Narrowing gender equality gap could add £230m a year to region’s economy
Narrowing the gender gap could add £230m to Liverpool City Region’s economy each year, a new report claims.
The ‘One Day’ report offers a road map to harnessing gender equality as an economic driver across the region.
The landmark report will be launched at Liverpool social enterprise The Women’s Organisation this Friday (March 6), coinciding with International Women’s Day celebrations.
Developed in October 2019, ‘One Day’ brought together more than 20 diverse women from different sectors, geographies and communities who donated one day of their time to start to rethink the Liverpool City Region’s industrial strategy from a woman’s perspective.
Liverpool Metro Mayor Steve Rotheram will officially launch the report, while Dr Paula Burkinshaw, Visiting Senior Research Fellow into gender and leadership at The University of Leeds, will deliver a keynote speech on the day.
With Deloitte projecting that targeted help for female founders could see a £100bn boost to the UK economy over the next 10 years – translating to £230m every year in the Liverpool City Region – the report’s main message is that the region has a unique opportunity to harness gender equality as an economic driver within its local industrial strategy.
‘One Day’ contains 26 recommendations centring on the beliefs that:
- Harnessing gender and diversity is essential to fulfilling the region’s economic potential.
- The care and hospitality sectors are recognised as valuable industries which will add significantly to the region’s economic productivity.
- Creativity is now being recognised as a competency that will support growth across the economy.
- The Social Economy is an accelerator of local economies found to be more competitive than traditional firms.
- Community-owned and controlled action on all issues – on local and global scale – will reap better results and ROI.
- The metrics for measuring the outcomes and successes of the Liverpool City Region Combined Authority industrial strategy need to be updated to include wellbeing, the value of health, the value of care and the aim to be self-sufficient.
Women from the public, private and third sectors contributed to the report, with representatives from industries spanning construction to social care, utilities to universities, and from fashion to finance expected to be in attendance this Friday.
Representatives from Liverpool Combined Authority will also be at the event, hosted by The Women’s Organisation.
The One Day group has been working collaboratively with the Combined Authority to take forward its recommendations, with many having already been addressed through new or existing initiatives.
Steve Rotheram, Metro Mayor of the Liverpool City Region, said: “I want our region to be the UK’s fairest and most inclusive local economy.
“To do that, we’ll be relying on our greatest natural resource: our people. But we will not be able to make that a reality unless we make the most of the talents of all our people.
“We’re already working with the One Day group to see how we can implement some of their recommendations and how we can make our existing programmes and initiatives even better. I will stop at nothing to make our region the best in the world.
“I’ve always said that diversity is one of our great strengths and I want to harness it to unlock the full potential of our region.”

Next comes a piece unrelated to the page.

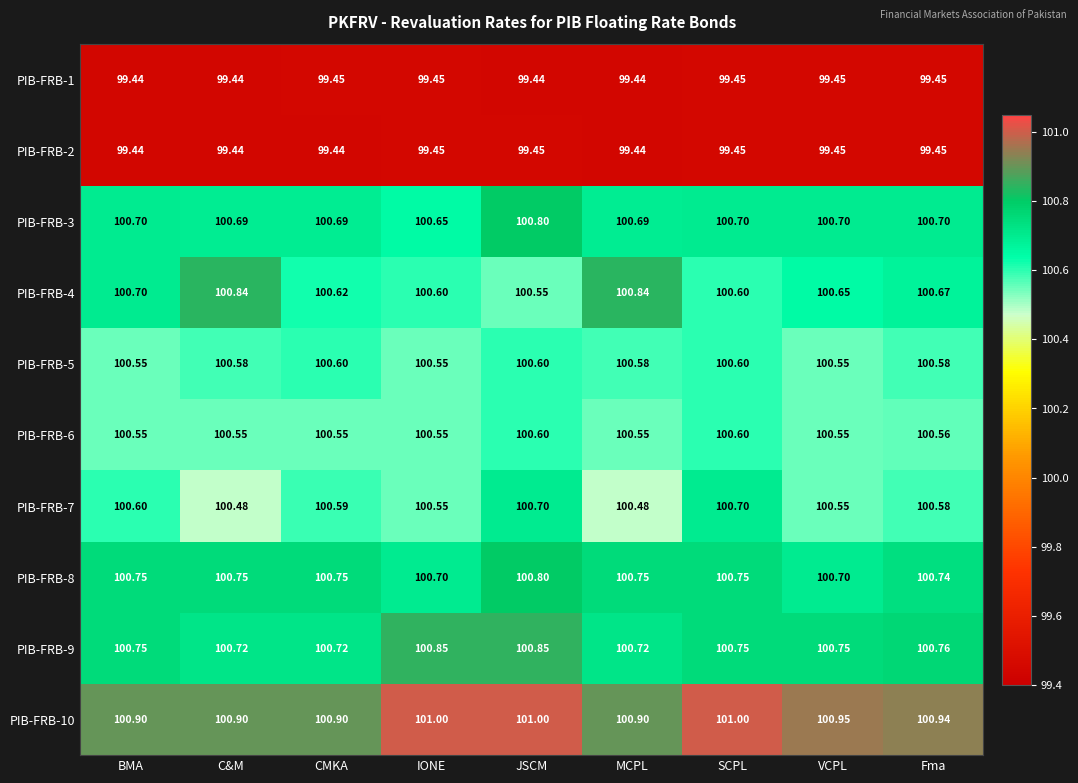

Is the value of PIB-FRB-4 at VCPL greater than the value of PIB-FRB-10 at Fma?

No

Cultural Economist Erika Rushton is convenor of the One Day group, which started when she posted a tweet to mark the birthday of the Women’s Budget Group, which has been publishing national and global evidence of the compelling advantages of gender equality, for everyone, for the past 30 years.

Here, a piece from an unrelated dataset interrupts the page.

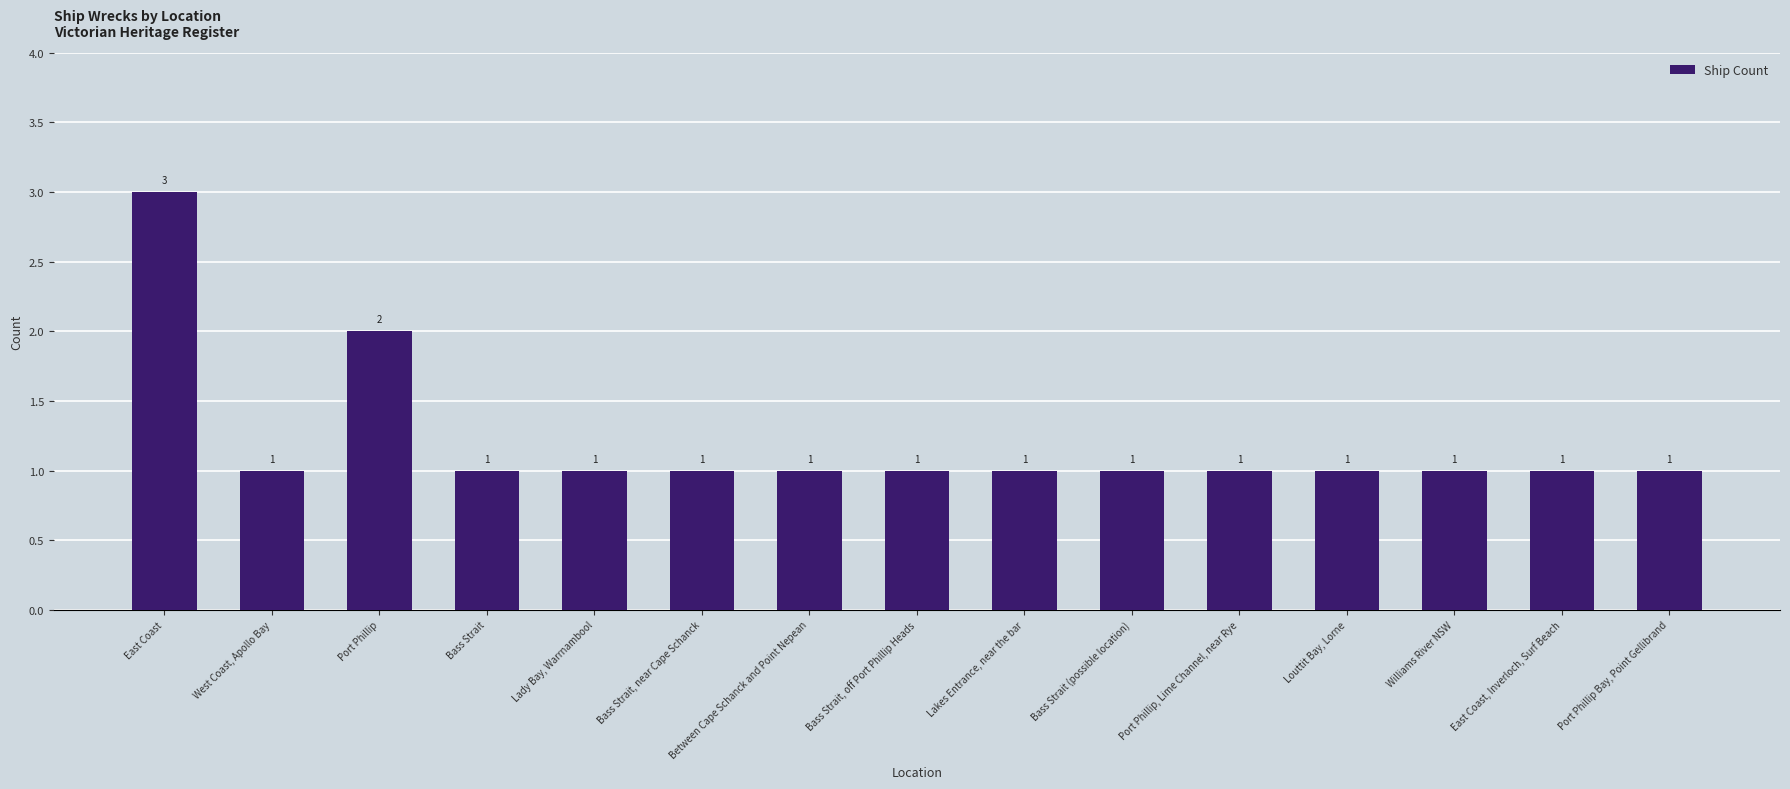

What position from the right is East Coast?

15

She said: “I was staggered by the huge response we received from diverse women from right across the Liverpool City Region and all that we were able to achieve in just one day.
“We welcome the changes the Metro Mayor has made so far to ensure that diverse women are in every room and at every table where decisions are being made. Our hope is that he will continue this important work with council leaders across the region to deliver a gender-balanced cabinet one day soon.

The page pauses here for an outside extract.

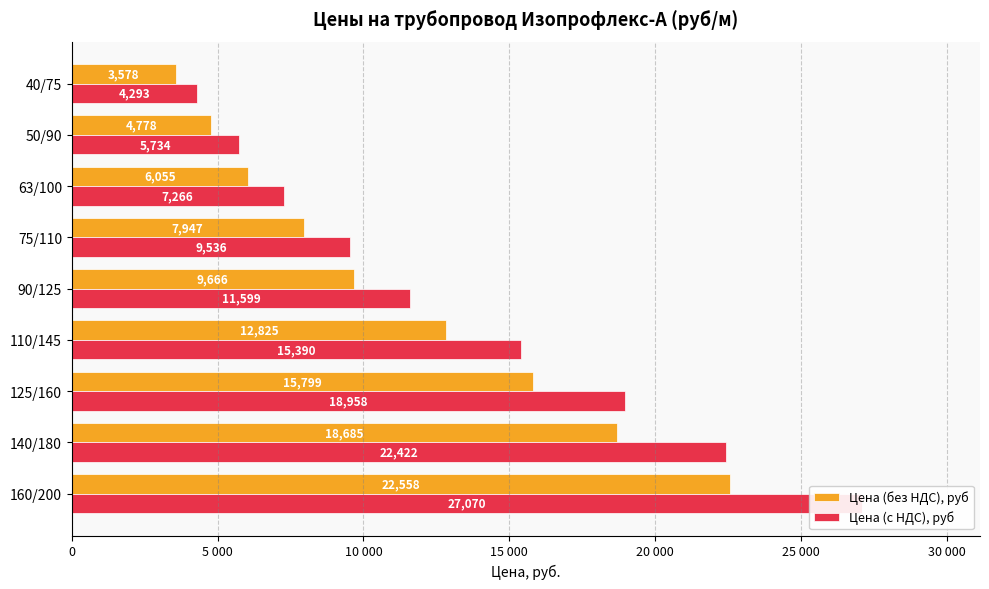

How many groups of bars are there?

9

“We also want to pay particular credit to the forward-looking private sector companies who are now leading the way in gender equality; proactively closing the gender pay gap and requiring that those they invest in and buy from must have at least 30% women on their boards and leadership teams.
“Credit must, of course, also go to the rapidly-increasing numbers of women who are rejecting glass ceilings to step out and set up their own businesses, contributing to the 60% of UK new growth that already comes from women.
“The evidence shows us that this growth has the potential to grow to 80% when gender balance is supported through policy or law.
“We now want to work with the Mayor and regional leaders to put that framework in place so women can reach their full potential.”